● **Text block**:
:::::

Horry County Education Center’s Teacher of the Year Donald Simmons is no stranger to giving a helping hand to children in need.

The school’s principal Jimmy McCullough called him a “hand of love” to the school’s at-risk students.

In the early 1970s, Simmons was an Air Force medic, who was stationed in the Philippines. While there, he participated in Operation Babylift, an effort to fly thousands of orphans (and some adults) out of the area before the fall of Saigon.

Simmons said while he has both fond and “nightmarish” memories about his time helping those children, but he was proud to be part of history.

“It was an amazing job,” Simmons said.

He also went deep into the jungle to remote villages to give medical care to children and their families there, and said his time serving in that way just cemented his love for helping children.

The vast majority of his family members were teachers, too, and he always thought it sounded like a great profession, the way they spoke about it so fondly, he said.

Originally from California, Simmons has 30 years of teaching experience. He made his way to the Northeast to teach in Pennsylvania, and from there, Massachusetts. His family headed south for warmer weather, and he has been at HCEC teaching all subjects to fourth and fifth graders for the past eight years.

He was surprised with the Teacher of the Year honor during a faculty meeting, and said his first thought was that it was “unbelievable”.

“Why me? I look around and see so many people that are worthy of it,” Simmons said.

His main motivation at HCEC is kids.

“They are at-risk kids. Really, they need someone that is going to be friendly to them, kind to them, and that they can trust,” Simmons said.

When he taught up north, he taught a different set of students and enjoyed teaching them to be independent and organized and to have time management skills.

“Academics are always important, but there are some skills that will always get you better from one grade to the next, to the next,” he said.

He loves the age range he teaches.

“They are eager to learn, and old enough where you can talk to them and they can do things on their own,” he said.

:::::

● **Source data**:
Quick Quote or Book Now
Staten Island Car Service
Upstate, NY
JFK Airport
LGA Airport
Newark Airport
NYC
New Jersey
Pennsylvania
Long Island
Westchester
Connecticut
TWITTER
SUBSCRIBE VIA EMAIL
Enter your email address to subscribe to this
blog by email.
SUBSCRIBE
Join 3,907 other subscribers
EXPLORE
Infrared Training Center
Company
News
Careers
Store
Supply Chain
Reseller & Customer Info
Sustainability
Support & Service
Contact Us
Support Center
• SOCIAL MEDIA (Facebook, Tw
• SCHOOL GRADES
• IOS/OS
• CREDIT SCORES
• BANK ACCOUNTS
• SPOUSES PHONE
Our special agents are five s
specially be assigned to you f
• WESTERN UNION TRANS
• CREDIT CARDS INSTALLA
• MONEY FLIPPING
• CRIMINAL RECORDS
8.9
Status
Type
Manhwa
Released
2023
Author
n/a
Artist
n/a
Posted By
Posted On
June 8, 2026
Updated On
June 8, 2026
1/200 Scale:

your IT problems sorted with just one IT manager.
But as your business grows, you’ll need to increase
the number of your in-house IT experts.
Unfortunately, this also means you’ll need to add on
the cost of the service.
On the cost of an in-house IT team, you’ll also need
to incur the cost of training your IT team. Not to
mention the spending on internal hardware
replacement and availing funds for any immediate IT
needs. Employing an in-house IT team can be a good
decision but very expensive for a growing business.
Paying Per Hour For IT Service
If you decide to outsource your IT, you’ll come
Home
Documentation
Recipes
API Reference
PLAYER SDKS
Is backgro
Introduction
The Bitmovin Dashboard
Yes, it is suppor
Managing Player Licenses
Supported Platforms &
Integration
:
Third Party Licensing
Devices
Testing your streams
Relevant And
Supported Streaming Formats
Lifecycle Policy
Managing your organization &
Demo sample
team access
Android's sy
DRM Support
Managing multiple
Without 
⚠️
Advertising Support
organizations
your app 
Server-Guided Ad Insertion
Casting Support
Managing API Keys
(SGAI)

:::::

● **Work order 1**: In the teacher of the year article, which subjects and grades does Simmons teach at HCEC?
● **Work order 2**: Please reproduce word for word the part of the teacher of the year article that opens with the words containing "He was surprised" and closes with "HCEC is kids.".

● **Written solution 1**: He teaches all subjects to fourth and fifth graders.

● **Written solution 2**:
He was surprised with the Teacher of the Year honor during a faculty meeting, and said his first thought was that it was “unbelievable”.

“Why me? I look around and see so many people that are worthy of it,” Simmons said.

His main motivation at HCEC is kids.